_Task directions_. Print the listing below from its opening line through the line holding "Krumhansl, C. L. (1990).", both ends included.

_Data to use_.
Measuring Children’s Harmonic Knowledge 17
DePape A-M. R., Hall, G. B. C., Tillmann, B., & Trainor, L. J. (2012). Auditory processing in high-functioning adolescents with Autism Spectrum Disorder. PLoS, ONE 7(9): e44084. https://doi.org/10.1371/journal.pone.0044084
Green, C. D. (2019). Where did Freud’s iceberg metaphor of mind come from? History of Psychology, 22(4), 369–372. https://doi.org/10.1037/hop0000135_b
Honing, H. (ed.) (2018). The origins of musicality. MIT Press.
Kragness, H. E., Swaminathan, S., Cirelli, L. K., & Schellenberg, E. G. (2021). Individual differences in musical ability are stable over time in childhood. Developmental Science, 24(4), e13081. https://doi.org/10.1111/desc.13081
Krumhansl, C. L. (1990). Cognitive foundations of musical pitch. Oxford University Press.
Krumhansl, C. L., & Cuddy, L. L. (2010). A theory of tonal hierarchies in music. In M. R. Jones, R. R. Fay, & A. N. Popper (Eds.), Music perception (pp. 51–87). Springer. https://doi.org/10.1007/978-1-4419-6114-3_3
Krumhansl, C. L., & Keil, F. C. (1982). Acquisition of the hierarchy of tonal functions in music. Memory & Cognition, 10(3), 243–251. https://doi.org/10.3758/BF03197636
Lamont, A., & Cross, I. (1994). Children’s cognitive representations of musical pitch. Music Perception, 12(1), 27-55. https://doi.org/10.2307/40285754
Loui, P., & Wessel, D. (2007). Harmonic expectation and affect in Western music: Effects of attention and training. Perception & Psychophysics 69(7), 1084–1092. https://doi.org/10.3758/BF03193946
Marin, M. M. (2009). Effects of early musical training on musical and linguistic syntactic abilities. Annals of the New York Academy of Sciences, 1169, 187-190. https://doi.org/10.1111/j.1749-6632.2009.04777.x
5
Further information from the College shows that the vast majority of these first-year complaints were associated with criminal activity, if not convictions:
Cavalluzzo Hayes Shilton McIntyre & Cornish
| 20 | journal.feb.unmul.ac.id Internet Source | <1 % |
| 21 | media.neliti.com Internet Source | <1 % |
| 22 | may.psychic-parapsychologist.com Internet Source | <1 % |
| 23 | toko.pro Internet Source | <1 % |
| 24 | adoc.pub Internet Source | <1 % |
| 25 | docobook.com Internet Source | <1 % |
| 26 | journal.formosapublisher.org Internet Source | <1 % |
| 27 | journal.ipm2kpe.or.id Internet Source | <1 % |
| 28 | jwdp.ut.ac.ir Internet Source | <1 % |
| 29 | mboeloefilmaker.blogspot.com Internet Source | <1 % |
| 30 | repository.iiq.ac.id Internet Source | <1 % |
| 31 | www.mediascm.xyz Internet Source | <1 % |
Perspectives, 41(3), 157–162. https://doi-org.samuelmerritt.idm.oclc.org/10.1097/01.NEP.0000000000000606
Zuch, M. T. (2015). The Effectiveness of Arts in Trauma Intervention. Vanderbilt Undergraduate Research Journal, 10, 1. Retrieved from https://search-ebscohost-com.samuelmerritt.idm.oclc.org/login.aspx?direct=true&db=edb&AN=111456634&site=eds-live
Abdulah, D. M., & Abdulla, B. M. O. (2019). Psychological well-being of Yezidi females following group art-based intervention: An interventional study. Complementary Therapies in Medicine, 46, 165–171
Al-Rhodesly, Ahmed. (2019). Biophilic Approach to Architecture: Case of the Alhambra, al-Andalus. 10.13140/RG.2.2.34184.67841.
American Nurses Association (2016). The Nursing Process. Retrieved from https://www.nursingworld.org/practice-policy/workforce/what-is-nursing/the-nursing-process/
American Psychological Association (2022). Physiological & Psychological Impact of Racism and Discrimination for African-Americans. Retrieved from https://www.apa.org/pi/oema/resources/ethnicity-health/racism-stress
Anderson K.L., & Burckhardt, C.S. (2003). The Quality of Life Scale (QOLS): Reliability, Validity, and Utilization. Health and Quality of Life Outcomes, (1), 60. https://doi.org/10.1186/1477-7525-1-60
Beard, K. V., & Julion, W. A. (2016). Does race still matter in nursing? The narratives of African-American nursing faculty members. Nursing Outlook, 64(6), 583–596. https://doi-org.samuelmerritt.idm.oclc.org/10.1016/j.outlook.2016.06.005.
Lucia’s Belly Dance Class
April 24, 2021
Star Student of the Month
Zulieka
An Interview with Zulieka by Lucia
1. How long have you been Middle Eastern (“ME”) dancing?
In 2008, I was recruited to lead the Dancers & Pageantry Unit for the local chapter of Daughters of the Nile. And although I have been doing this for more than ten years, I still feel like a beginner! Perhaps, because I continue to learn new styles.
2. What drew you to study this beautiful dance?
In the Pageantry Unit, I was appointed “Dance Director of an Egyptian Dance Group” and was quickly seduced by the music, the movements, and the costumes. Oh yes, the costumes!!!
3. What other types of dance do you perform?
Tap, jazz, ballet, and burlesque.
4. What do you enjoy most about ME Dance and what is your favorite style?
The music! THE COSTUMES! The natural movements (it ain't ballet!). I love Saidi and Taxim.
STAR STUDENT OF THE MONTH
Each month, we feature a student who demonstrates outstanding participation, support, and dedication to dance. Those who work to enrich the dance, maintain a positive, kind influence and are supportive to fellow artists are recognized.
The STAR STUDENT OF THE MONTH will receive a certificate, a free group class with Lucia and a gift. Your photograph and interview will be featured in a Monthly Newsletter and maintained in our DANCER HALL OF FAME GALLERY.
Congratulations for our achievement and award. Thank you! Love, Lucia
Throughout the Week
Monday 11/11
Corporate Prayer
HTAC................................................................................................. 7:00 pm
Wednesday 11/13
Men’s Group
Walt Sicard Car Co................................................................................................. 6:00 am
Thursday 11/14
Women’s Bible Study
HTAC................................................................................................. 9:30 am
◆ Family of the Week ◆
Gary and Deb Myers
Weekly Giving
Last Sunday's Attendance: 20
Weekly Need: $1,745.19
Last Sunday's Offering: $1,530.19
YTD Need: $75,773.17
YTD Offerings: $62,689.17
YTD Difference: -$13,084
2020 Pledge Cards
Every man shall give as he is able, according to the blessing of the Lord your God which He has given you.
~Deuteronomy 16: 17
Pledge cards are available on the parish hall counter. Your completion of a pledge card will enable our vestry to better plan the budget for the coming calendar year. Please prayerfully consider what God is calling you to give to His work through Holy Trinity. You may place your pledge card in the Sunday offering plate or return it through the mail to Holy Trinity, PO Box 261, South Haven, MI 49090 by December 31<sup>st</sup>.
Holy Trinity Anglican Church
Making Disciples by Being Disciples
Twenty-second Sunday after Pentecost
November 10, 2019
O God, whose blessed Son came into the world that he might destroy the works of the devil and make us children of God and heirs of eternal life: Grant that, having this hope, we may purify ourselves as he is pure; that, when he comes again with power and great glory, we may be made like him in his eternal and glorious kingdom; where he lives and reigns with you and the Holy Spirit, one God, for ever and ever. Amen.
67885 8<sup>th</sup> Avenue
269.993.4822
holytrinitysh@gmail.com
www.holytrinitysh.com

_Written response_.
Measuring Children’s Harmonic Knowledge 17
DePape A-M. R., Hall, G. B. C., Tillmann, B., & Trainor, L. J. (2012). Auditory processing in high-functioning adolescents with Autism Spectrum Disorder. PLoS, ONE 7(9): e44084. https://doi.org/10.1371/journal.pone.0044084
Green, C. D. (2019). Where did Freud’s iceberg metaphor of mind come from? History of Psychology, 22(4), 369–372. https://doi.org/10.1037/hop0000135_b
Honing, H. (ed.) (2018). The origins of musicality. MIT Press.
Kragness, H. E., Swaminathan, S., Cirelli, L. K., & Schellenberg, E. G. (2021). Individual differences in musical ability are stable over time in childhood. Developmental Science, 24(4), e13081. https://doi.org/10.1111/desc.13081
Krumhansl, C. L. (1990). Cognitive foundations of musical pitch. Oxford University Press.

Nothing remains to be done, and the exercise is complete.